3. During your next team meeting, acknowledge each team member for something specific they’ve done to contribute
Listening is a skill to master. It’s the quieting of the mind, which is the skill beneath the skill to master. When someone listens to another person, they feel understood. When that person feels understood, they trust more. When trust is there, more communication happens. When meaningful communication happens, barriers get removed, and more work gets done. As a bonus, it’s a more enjoyable relationship to be in as well.
It’s a simple concept to follow, but it’s not as easy in practice. It’s because we all have that little tiny voice in our heads that doesn’t shut up. It’s always judging and assessing everyone and everything. Quieting this voice so you can hear others is the biggest challenge. The ability to listen long enough to understand is the skill to master.
One of the best skills I’ve ever learned is called reflective listening. In short, it’s a technique where you reshare what someone has just said back to them. When you do this, that person feels heard and understood. You also understand more in-depth what’s going on for that person. Check out this presentation I did with Ambition in Motion that goes further into the process. Video Link
Our egos are based on feeling separate/different and are always on defense. They are ready to attack or listening to react. It’s hard to listen and let information in when the shields are up by default. Our egos are designed like this, and this is why it’s so hard for people to listen. It’s like two teams always on defense the whole time. No progress ever happens.
Here are a few techniques that will help you listen more effectively.
1. Listen to each person as if you’ve never met them before. The ABC’s of Listening… Always Be Curious. Instead of Always Be Closing… Always Be Curious. 🙂
2. Practice reflective listening. The simplest way to do this is to start like this. Listen to them and say this. “What I heard you say is the following” then add in what they said but with your interpretation. Then ask them, “Is that what you meant?”

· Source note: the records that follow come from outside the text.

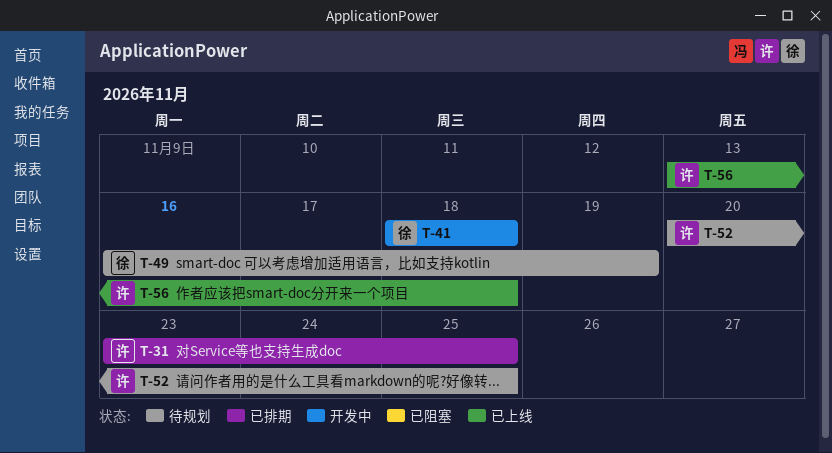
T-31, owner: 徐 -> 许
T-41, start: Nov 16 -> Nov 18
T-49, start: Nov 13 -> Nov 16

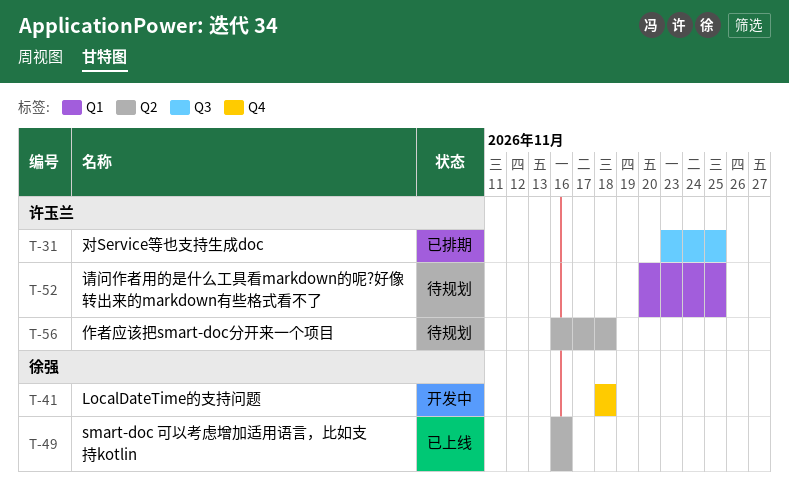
T-49, status: 待规划 -> 已上线
T-49, due: Nov 19 -> Nov 16
T-56, status: 已上线 -> 待规划
T-56, start: Nov 13 -> Nov 16

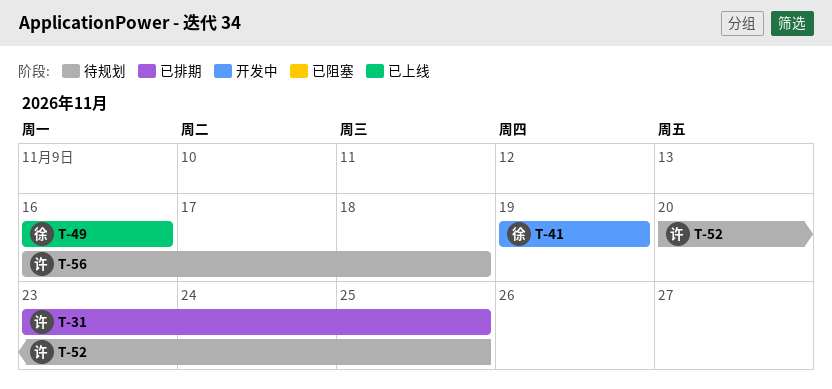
T-41, start: Nov 18 -> Nov 19
T-41, due: Nov 18 -> Nov 19

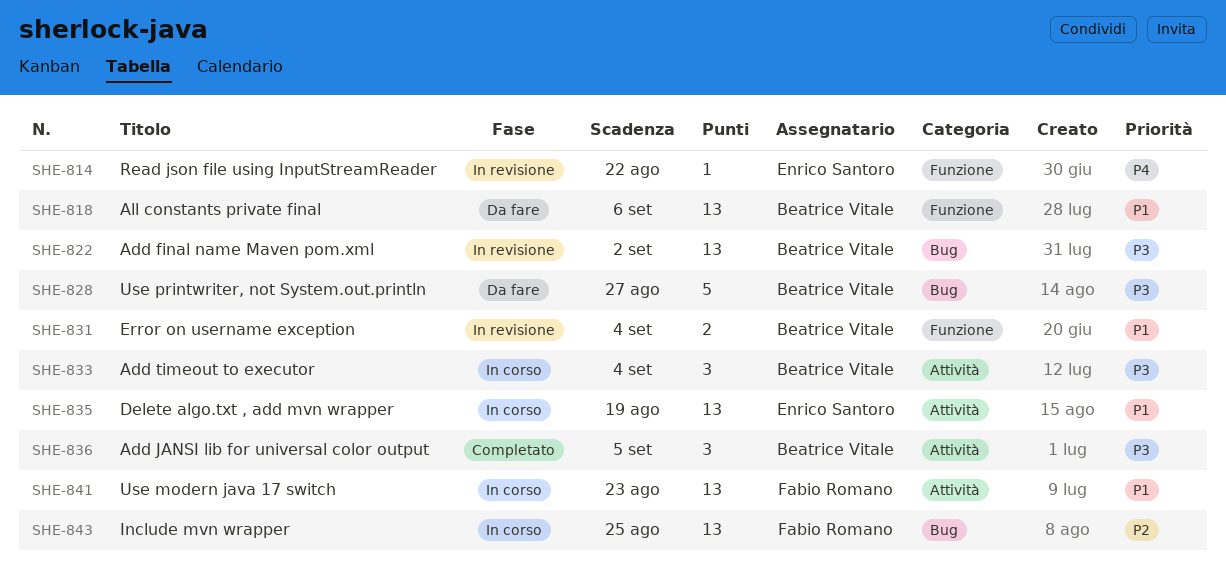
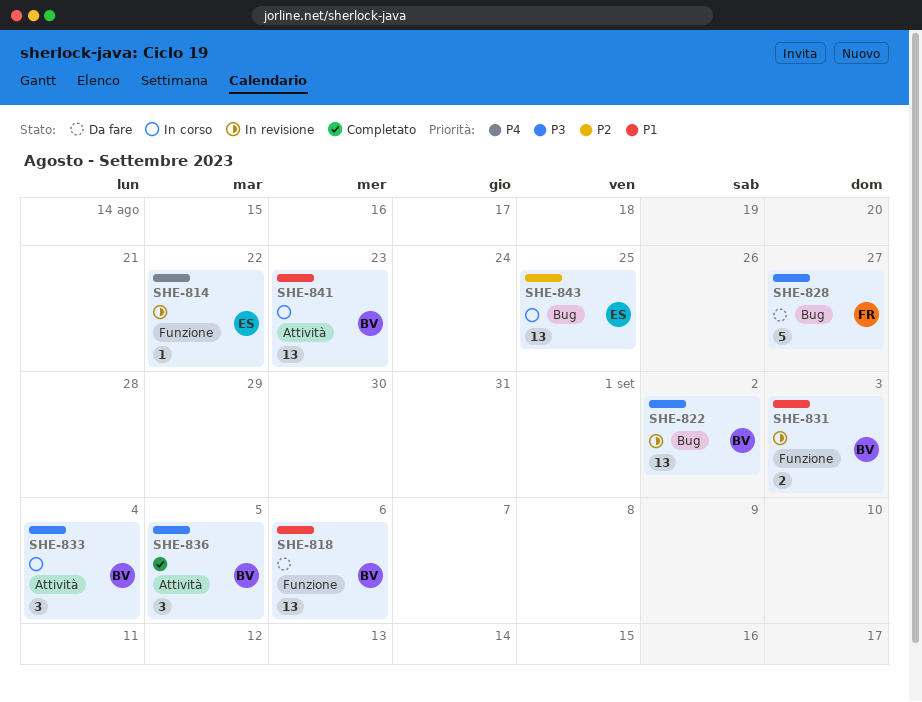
SHE-828, owner: Beatrice Vitale -> Fabio Romano
SHE-831, due: Sep 4 -> Sep 3
SHE-835: present -> none
SHE-841, owner: Fabio Romano -> Beatrice Vitale
SHE-843, owner: Fabio Romano -> Enrico Santoro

3. Give up thinking you know them. Ask questions and then Ask more questions. I’ve met couples married for 40 years, and they are still learning about each other.
BEING THE EXAMPLE
Being the example of a relatable human and one who listens is the foundation of a great team. The more you start to do this with your groups, the more you’ll begin to see a shift in your teams and teamwork.
My Real Life Example
I’ll always remember when I was the leader of a community project, and I finally got what it meant to be an inspiring leader. Let me set the context of the story first, though.

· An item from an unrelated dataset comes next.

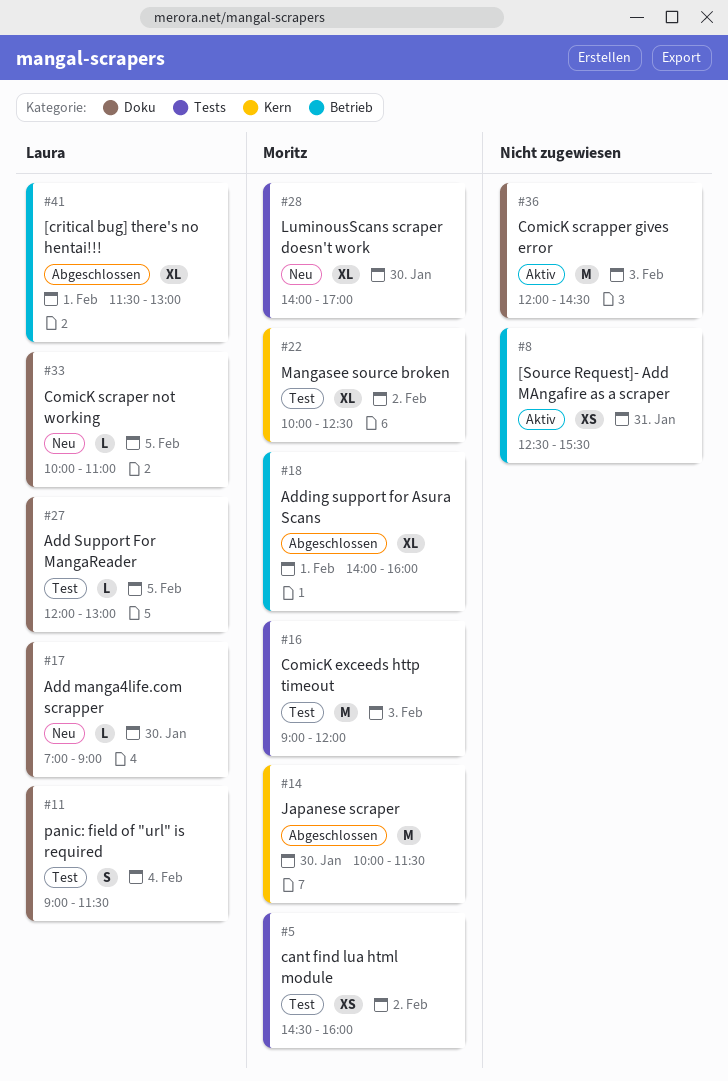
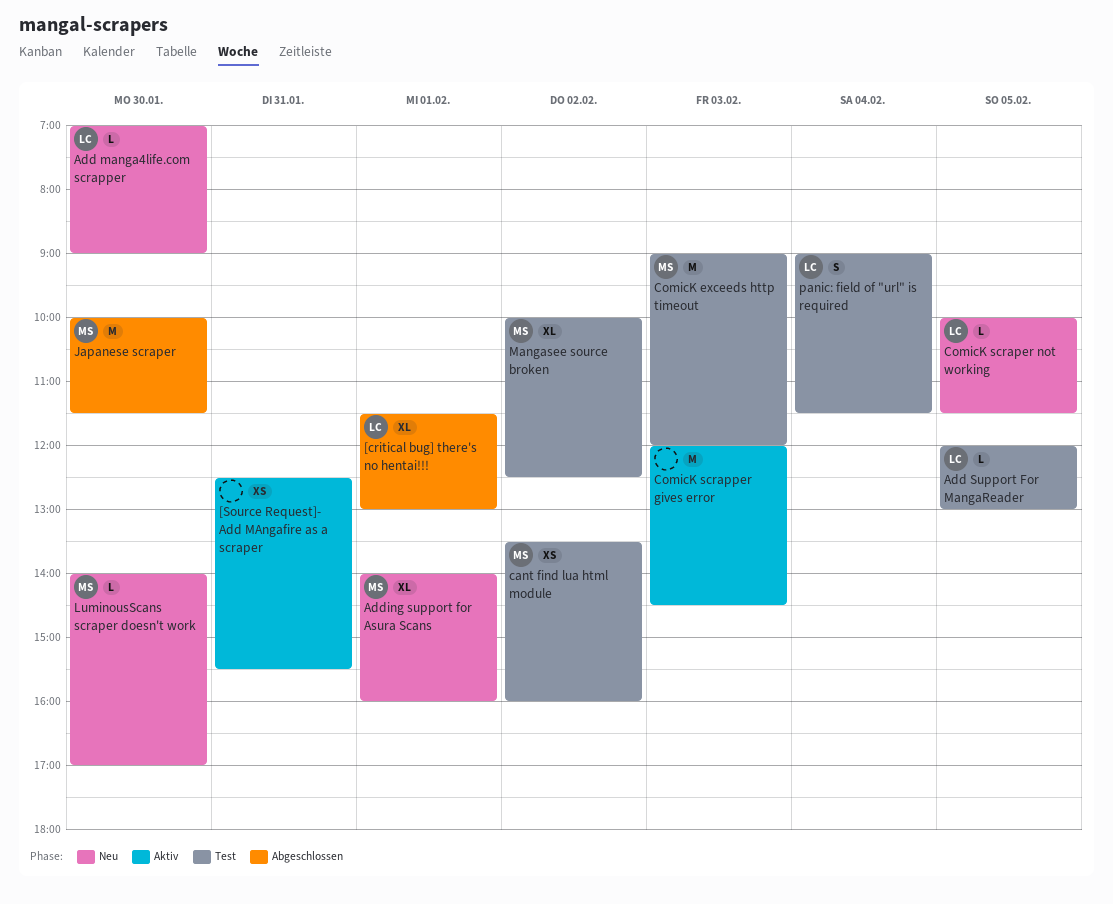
Adding support for Asura Scans, status: Abgeschlossen -> Neu
cant find lua html module, begins: 14:30 -> 13:30
ComicK scraper not working, ends: 11:00 -> 11:30
LuminousScans scraper doesn't work, estimate: XL -> L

In 2018 I took on the initiative to rehab a local non-profit called the ManKind Project lodge. The Mankind Project(MKP) is a non-profit dedicated to serving men and helping them transform their lives by teaching them how to understand their emotions. It’s a fantastic organization that saves lives. In my opinion, most men don’t understand their feelings and the impact they have. They run most men instead of understanding them.
The MKP space badly needed to be rehabbed. It was in horrible condition. No one wanted to take on the renovation project, let alone the task of unifying the group together to do it.
I pulled together a core group of men in the community to help me lead the renovation. After we created a shared vision and goal, we got to work on the cleanup and restoration. Over several months I led the project to completion. That itself was amazing for me but what was inspiring was when I showed up at the lodge one afternoon. I was there to start taking the old chairs away because new ones were just donated. However, when I showed up, another man was already there, loading the chairs up to be hauled off. It felt great to see people just contributing and wanting to give back on their own. It was amazing.
During the project, I sought to understand, I listened, and I was vulnerable. It wasn’t easy. I’ll tell you that but well worth it.
I learned how to create a team, a shared vision with them, and when you show up to be the example, people will step up and help make a difference.